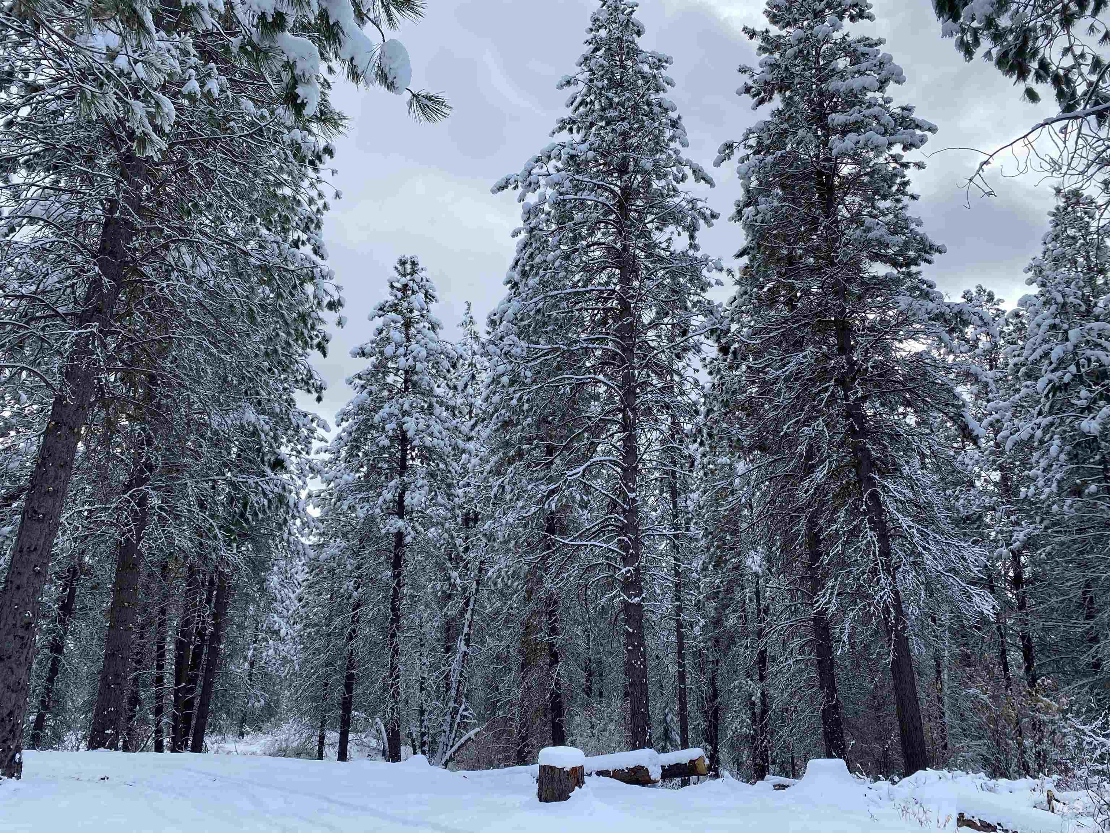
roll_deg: -0.2
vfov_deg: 53.1
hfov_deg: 67.3
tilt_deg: +17.9
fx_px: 834
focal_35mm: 26
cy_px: 416
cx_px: 555
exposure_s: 1/1346
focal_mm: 4.25
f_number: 1.8
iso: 32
###
WHAT TO PRODUCE: Give the records a second time exactly, keeping the images out.

YOUR SOLUTION:
roll_deg: -0.2
vfov_deg: 53.1
hfov_deg: 67.3
tilt_deg: +17.9
fx_px: 834
focal_35mm: 26
cy_px: 416
cx_px: 555
exposure_s: 1/1346
focal_mm: 4.25
f_number: 1.8
iso: 32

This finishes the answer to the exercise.